Is it better to start off with ambitious goals or conservative goals? - cwan
http://www.bakadesuyo.com/is-it-better-to-start-off-with-ambitious-goal 

======
reemrevnivek
Original article is here:

[http://www.eurekalert.org/pub_releases/2011-08/uoc--
ag081711...](http://www.eurekalert.org/pub_releases/2011-08/uoc--ag081711.php)

Summary: Previous research suggests that everyone who achieves their goals
ends up equally happy, but this study suggests that people who set (and
achieve) ambitious goals have a greater level of satisfaction compared to
those who set conservative goals.

That's my own summary. It sounds patently obvious, and I'm surprised that
previous research indicated that people would have equal satisfaction for
goals of various difficulty.

------
pedalpete
the article sites 'Consumers who set ambitious goals', but what are these
goals that consumers are setting?

From a business perspective, there is another reason to set ambitious goals,
more than just your own happiness and satisfaction.

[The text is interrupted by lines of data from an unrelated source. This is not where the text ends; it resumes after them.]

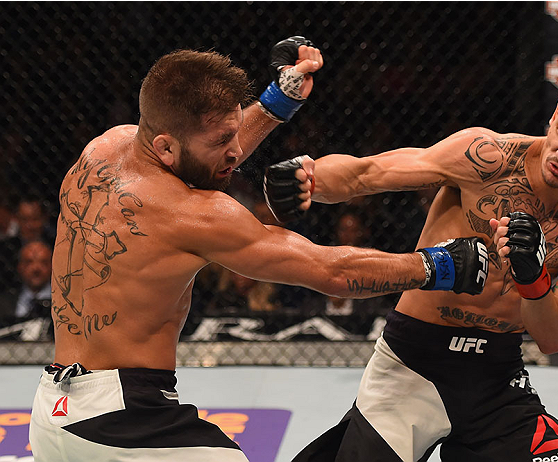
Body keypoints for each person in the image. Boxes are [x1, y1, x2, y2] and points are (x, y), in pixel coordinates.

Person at [29, 40, 490, 462]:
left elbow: (199, 158)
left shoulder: (106, 148)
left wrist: (278, 100)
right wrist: (440, 264)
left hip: (54, 410)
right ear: (165, 147)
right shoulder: (197, 214)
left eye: (234, 134)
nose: (234, 152)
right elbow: (327, 271)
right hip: (119, 419)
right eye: (221, 143)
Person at [264, 72, 558, 462]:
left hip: (498, 379)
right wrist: (307, 180)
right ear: (556, 112)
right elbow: (367, 173)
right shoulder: (486, 157)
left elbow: (556, 337)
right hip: (412, 362)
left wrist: (532, 278)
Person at [0, 240, 53, 338]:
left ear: (52, 266)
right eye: (29, 262)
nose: (36, 268)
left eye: (43, 262)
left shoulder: (64, 302)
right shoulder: (3, 302)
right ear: (20, 267)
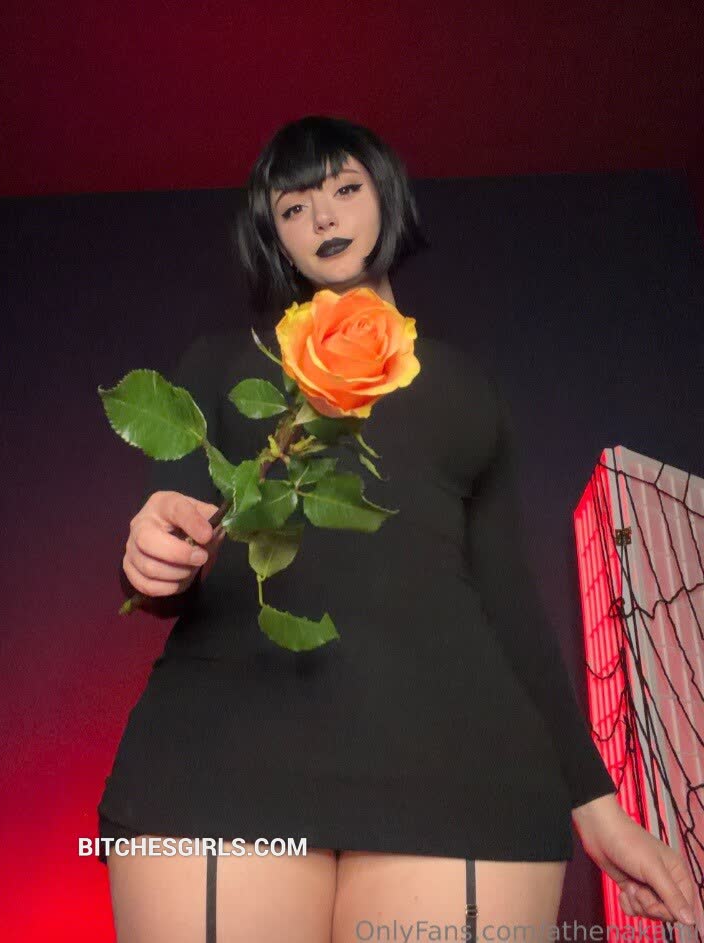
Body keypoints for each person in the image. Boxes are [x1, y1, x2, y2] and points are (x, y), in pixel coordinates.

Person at [99, 116, 696, 942]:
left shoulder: (467, 388)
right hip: (223, 748)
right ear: (273, 233)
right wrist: (151, 558)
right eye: (294, 207)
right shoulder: (220, 364)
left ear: (385, 194)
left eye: (345, 189)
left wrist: (599, 807)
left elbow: (511, 605)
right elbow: (166, 548)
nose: (324, 216)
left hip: (462, 760)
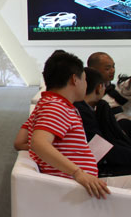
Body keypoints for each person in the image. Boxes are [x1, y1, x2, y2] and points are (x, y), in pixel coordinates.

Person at [13, 50, 109, 198]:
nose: (86, 85)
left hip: (80, 186)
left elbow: (20, 142)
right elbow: (38, 143)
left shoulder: (46, 104)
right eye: (84, 79)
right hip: (79, 189)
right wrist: (78, 172)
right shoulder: (56, 107)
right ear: (74, 79)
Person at [74, 67, 131, 175]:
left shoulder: (87, 109)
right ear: (99, 87)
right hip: (95, 170)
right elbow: (102, 150)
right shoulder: (82, 112)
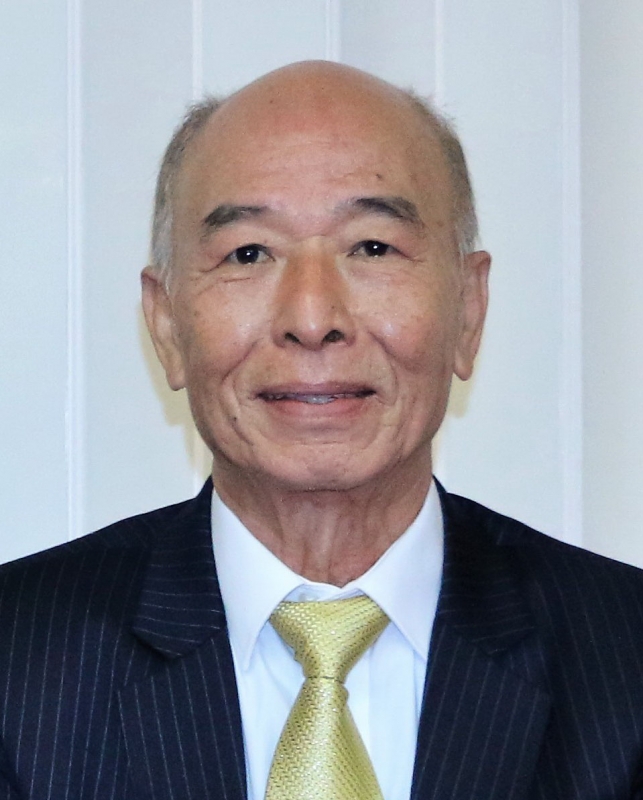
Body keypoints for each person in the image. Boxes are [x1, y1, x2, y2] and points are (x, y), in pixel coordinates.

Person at [2, 60, 643, 800]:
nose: (312, 319)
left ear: (468, 311)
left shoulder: (623, 663)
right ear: (167, 324)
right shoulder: (19, 669)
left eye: (371, 248)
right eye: (248, 253)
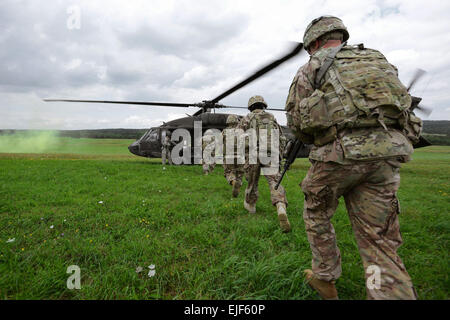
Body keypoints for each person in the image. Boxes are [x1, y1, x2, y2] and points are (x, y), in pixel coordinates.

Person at [286, 16, 421, 299]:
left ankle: (324, 275)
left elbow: (297, 123)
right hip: (386, 155)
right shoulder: (377, 61)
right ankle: (385, 290)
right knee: (378, 237)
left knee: (317, 212)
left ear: (315, 42)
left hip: (338, 157)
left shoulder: (313, 65)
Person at [239, 95, 291, 233]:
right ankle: (280, 205)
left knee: (252, 182)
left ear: (251, 107)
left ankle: (251, 206)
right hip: (271, 153)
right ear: (263, 105)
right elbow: (281, 137)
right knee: (275, 181)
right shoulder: (271, 117)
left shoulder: (247, 118)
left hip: (253, 154)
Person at [222, 114, 245, 197]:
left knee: (228, 172)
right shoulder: (242, 131)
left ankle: (233, 181)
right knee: (240, 172)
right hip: (240, 156)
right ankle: (238, 182)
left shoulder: (224, 132)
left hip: (228, 156)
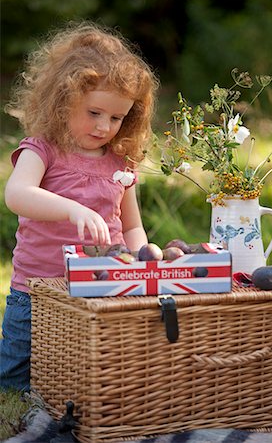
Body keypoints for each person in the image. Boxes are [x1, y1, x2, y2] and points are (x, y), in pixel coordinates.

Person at [0, 22, 159, 392]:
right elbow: (17, 194)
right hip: (38, 290)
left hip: (104, 288)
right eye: (94, 113)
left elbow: (132, 225)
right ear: (63, 100)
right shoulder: (43, 149)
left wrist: (143, 262)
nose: (105, 126)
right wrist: (73, 209)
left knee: (95, 372)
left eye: (117, 118)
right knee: (15, 381)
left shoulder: (121, 163)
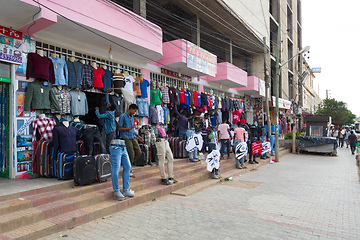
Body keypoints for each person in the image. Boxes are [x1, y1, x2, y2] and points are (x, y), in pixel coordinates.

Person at [118, 104, 144, 177]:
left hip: (132, 136)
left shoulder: (132, 117)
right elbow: (120, 128)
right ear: (131, 109)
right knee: (131, 153)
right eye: (134, 111)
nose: (134, 113)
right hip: (125, 137)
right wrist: (129, 128)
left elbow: (133, 129)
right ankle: (128, 169)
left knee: (138, 151)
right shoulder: (122, 116)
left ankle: (127, 165)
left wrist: (138, 136)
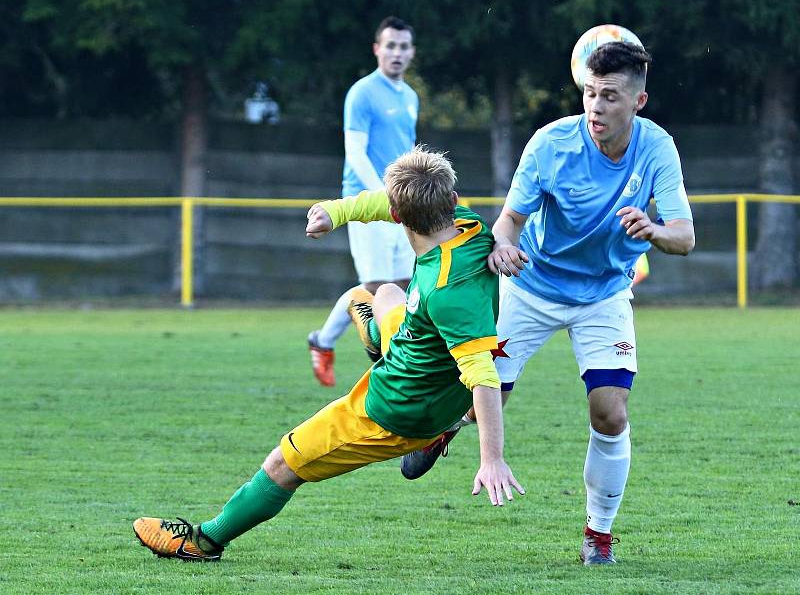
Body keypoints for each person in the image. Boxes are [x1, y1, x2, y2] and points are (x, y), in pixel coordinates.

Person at [133, 147, 524, 562]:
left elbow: (482, 374)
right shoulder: (469, 224)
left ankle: (204, 541)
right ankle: (379, 337)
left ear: (397, 217)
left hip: (396, 410)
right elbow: (381, 201)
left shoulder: (447, 291)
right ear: (451, 199)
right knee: (383, 292)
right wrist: (334, 212)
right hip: (422, 357)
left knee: (283, 464)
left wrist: (492, 459)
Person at [401, 42, 695, 565]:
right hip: (532, 287)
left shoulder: (658, 149)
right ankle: (447, 426)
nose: (596, 107)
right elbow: (508, 221)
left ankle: (598, 536)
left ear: (638, 101)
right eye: (589, 93)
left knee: (610, 414)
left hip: (603, 294)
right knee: (483, 399)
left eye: (609, 96)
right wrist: (506, 245)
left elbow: (685, 237)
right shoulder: (551, 143)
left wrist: (653, 230)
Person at [308, 16, 419, 387]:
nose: (397, 53)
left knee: (402, 286)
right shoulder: (362, 93)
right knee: (374, 288)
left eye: (403, 46)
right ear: (377, 49)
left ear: (412, 52)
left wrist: (411, 193)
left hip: (401, 205)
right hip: (369, 203)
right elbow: (355, 153)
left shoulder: (410, 97)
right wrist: (383, 197)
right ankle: (326, 343)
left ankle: (329, 342)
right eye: (390, 45)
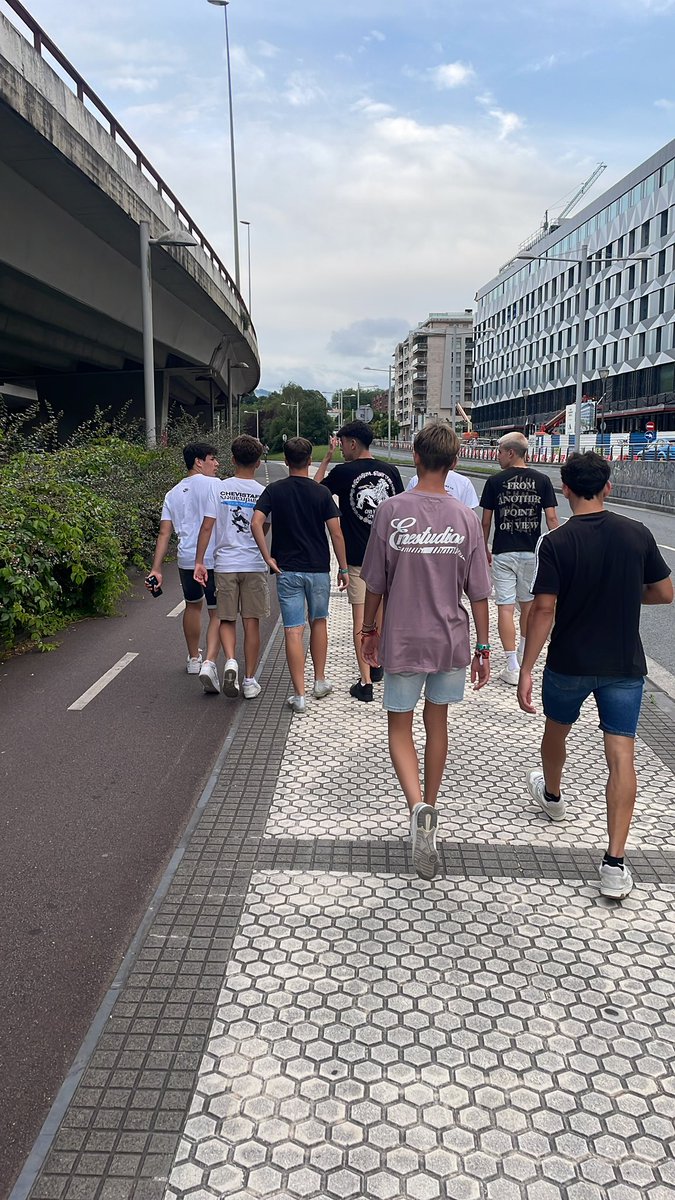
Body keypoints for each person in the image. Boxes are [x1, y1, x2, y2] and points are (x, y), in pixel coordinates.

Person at [517, 452, 672, 900]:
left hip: (569, 662)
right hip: (624, 665)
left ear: (564, 490)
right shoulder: (636, 533)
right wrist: (624, 596)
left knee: (556, 730)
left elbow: (544, 609)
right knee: (621, 752)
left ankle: (552, 794)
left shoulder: (558, 542)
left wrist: (526, 667)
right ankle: (614, 862)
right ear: (607, 487)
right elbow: (665, 593)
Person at [360, 423, 492, 881]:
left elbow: (374, 581)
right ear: (454, 462)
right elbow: (479, 592)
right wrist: (483, 646)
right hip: (451, 638)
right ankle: (430, 809)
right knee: (438, 724)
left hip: (402, 635)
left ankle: (415, 805)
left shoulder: (391, 510)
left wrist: (368, 629)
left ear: (414, 457)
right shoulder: (466, 517)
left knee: (400, 725)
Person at [251, 437, 350, 716]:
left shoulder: (274, 490)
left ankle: (300, 695)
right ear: (309, 461)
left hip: (287, 570)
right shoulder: (321, 493)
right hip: (318, 569)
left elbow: (256, 522)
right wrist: (343, 568)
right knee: (318, 622)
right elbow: (336, 532)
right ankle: (320, 681)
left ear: (286, 460)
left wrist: (266, 556)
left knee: (293, 630)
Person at [315, 420, 404, 702]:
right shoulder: (391, 471)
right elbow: (403, 510)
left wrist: (326, 459)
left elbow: (314, 491)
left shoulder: (343, 473)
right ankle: (378, 666)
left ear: (353, 443)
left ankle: (365, 682)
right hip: (390, 555)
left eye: (342, 443)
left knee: (360, 620)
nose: (340, 448)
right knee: (383, 617)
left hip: (358, 559)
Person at [193, 435, 269, 699]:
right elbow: (264, 526)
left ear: (233, 459)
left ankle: (230, 661)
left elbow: (207, 526)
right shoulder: (262, 492)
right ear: (258, 463)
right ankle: (249, 680)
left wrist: (200, 560)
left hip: (225, 563)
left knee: (225, 617)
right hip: (253, 563)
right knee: (252, 622)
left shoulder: (219, 488)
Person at [480, 432, 558, 685]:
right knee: (529, 606)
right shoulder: (543, 480)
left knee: (504, 606)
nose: (497, 455)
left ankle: (512, 665)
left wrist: (484, 548)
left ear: (511, 453)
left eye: (500, 451)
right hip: (531, 552)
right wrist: (557, 553)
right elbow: (552, 520)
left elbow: (486, 521)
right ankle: (525, 657)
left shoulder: (494, 481)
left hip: (503, 551)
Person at [147, 442, 220, 676]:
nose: (216, 463)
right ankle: (210, 661)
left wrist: (156, 568)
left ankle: (193, 658)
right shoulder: (216, 486)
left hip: (187, 559)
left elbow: (164, 533)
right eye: (212, 459)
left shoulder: (172, 493)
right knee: (216, 611)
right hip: (213, 558)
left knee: (192, 606)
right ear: (199, 461)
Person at [406, 462, 479, 509]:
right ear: (454, 462)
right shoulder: (464, 482)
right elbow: (470, 513)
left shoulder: (415, 479)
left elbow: (407, 507)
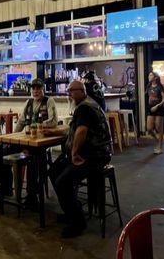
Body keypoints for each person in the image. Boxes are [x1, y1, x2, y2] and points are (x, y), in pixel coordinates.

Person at [45, 80, 112, 238]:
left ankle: (78, 222)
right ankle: (71, 212)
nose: (69, 94)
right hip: (92, 153)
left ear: (82, 91)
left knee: (63, 182)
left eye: (72, 91)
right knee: (54, 171)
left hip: (94, 156)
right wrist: (53, 133)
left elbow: (81, 131)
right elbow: (74, 129)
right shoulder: (87, 104)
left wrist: (74, 153)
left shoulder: (84, 107)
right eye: (68, 91)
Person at [1, 78, 57, 206]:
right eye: (34, 88)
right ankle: (6, 188)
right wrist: (13, 137)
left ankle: (32, 195)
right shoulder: (29, 102)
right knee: (3, 151)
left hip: (41, 142)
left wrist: (38, 125)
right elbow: (21, 121)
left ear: (43, 89)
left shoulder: (49, 101)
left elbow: (53, 121)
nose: (36, 91)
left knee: (33, 159)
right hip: (26, 141)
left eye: (38, 88)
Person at [146, 71, 164, 154]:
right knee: (149, 129)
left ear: (155, 78)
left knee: (158, 128)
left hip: (159, 108)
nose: (149, 76)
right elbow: (149, 97)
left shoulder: (160, 87)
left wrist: (157, 106)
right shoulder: (148, 86)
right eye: (149, 75)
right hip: (151, 108)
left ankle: (160, 147)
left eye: (150, 75)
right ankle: (158, 140)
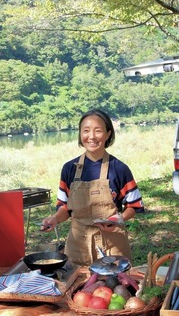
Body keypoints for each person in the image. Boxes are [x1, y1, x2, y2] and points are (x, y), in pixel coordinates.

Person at [41, 109, 144, 266]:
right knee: (77, 287)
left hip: (112, 246)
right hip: (78, 246)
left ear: (108, 134)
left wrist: (118, 219)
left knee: (116, 287)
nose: (92, 137)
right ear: (80, 134)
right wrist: (55, 219)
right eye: (86, 131)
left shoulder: (119, 169)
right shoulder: (69, 169)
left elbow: (134, 205)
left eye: (98, 131)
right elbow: (64, 207)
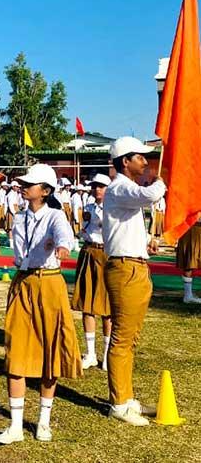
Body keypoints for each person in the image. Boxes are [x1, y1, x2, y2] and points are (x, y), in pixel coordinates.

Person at [0, 164, 81, 444]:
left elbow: (64, 234)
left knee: (50, 351)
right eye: (23, 183)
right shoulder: (19, 218)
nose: (23, 187)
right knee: (16, 349)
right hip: (23, 282)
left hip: (49, 283)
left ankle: (43, 422)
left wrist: (63, 246)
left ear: (45, 191)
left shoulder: (55, 215)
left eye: (29, 184)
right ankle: (16, 426)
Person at [103, 137, 166, 426]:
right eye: (139, 157)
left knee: (130, 337)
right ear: (125, 161)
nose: (145, 161)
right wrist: (161, 182)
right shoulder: (120, 186)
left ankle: (126, 398)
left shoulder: (124, 188)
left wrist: (145, 244)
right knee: (122, 338)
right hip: (125, 268)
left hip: (134, 265)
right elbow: (150, 195)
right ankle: (119, 403)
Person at [71, 174, 112, 370]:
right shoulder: (88, 207)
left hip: (106, 254)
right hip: (89, 251)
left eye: (101, 186)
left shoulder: (114, 208)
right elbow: (84, 228)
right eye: (95, 186)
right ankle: (91, 353)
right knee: (87, 304)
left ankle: (107, 354)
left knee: (107, 308)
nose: (97, 190)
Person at [175, 213, 201, 304]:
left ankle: (188, 295)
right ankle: (188, 295)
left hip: (192, 228)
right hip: (190, 228)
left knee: (189, 262)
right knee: (188, 262)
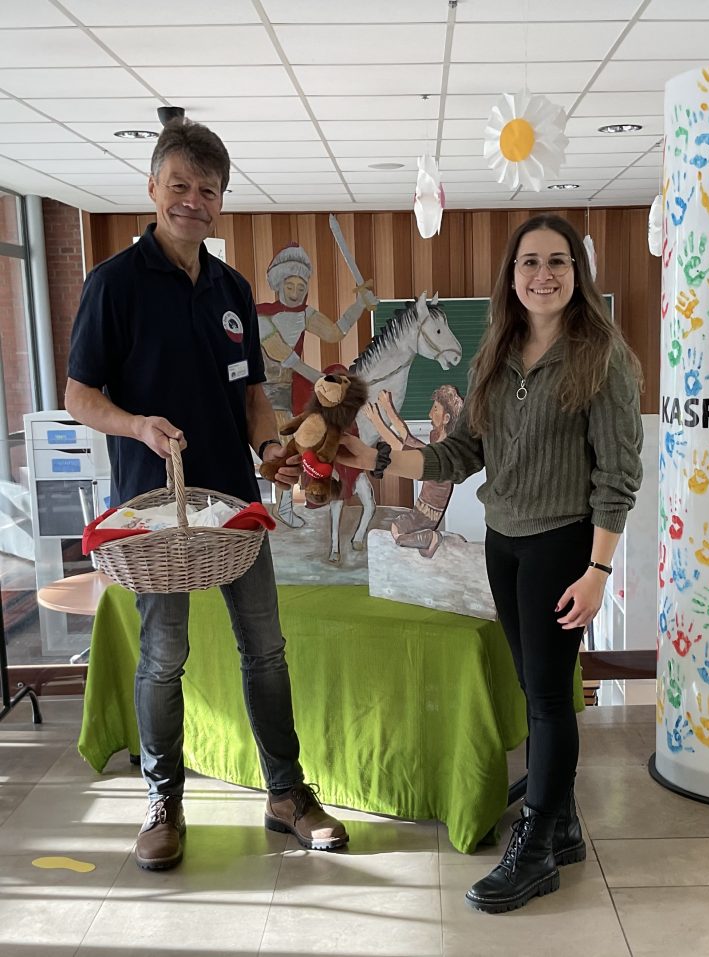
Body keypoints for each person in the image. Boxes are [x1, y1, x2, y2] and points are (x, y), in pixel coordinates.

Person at [65, 118, 349, 871]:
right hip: (155, 516)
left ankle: (286, 794)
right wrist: (137, 425)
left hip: (235, 510)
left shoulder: (231, 289)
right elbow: (78, 396)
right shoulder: (113, 284)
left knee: (267, 650)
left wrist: (270, 450)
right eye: (180, 185)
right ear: (153, 188)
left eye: (208, 189)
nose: (193, 200)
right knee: (164, 657)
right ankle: (164, 801)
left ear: (222, 200)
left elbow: (252, 393)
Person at [337, 213, 643, 912]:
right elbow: (459, 453)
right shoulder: (494, 354)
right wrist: (378, 457)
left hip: (563, 545)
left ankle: (535, 850)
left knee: (548, 697)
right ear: (512, 275)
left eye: (558, 261)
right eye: (530, 262)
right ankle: (562, 823)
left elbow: (618, 477)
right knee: (536, 689)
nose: (543, 274)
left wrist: (597, 573)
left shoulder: (602, 360)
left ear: (577, 274)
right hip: (504, 545)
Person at [257, 244, 375, 527]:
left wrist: (360, 304)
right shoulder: (260, 316)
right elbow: (286, 356)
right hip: (262, 391)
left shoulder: (305, 314)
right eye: (290, 285)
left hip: (290, 388)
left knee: (305, 438)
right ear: (278, 284)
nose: (295, 292)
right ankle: (281, 506)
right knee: (286, 446)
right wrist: (323, 381)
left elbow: (335, 333)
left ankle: (288, 504)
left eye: (301, 286)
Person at [362, 385, 464, 557]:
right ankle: (428, 544)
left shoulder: (441, 453)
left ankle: (431, 538)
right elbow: (407, 437)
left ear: (446, 418)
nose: (430, 414)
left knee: (398, 534)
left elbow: (399, 446)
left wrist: (375, 419)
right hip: (422, 508)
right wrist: (388, 407)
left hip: (427, 513)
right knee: (399, 528)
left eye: (435, 409)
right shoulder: (437, 439)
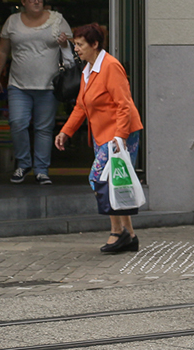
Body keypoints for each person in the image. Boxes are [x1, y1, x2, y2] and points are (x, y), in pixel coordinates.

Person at [54, 23, 144, 254]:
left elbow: (124, 104)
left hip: (119, 133)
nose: (76, 49)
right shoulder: (89, 69)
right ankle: (129, 235)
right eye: (75, 44)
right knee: (114, 182)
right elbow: (81, 106)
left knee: (99, 179)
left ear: (94, 44)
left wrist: (120, 137)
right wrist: (66, 131)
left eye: (80, 44)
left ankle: (118, 232)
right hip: (103, 134)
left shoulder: (110, 66)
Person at [0, 0, 71, 185]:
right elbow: (2, 51)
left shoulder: (57, 20)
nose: (36, 1)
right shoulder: (12, 21)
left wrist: (65, 43)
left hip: (48, 85)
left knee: (44, 129)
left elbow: (72, 48)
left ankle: (41, 170)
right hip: (18, 85)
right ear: (23, 1)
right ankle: (24, 164)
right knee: (17, 123)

First, for your employees. Ambitious goals can be more of a motivating factor.

Second is for investors (if you have them). Not only are you reaching for the
stars, and looking to knock it out of the park, but along with more than just
a greater return, the investor can feel like they have made a significant
difference in helping you to change the world.

------
mantalk
This is actually one of the best blogs on the Internet. Thrilled to see this
on HN.

------
petervandijck
Big goals, babysteps.

------
evanrlew
Big goals with a pinch of common sense.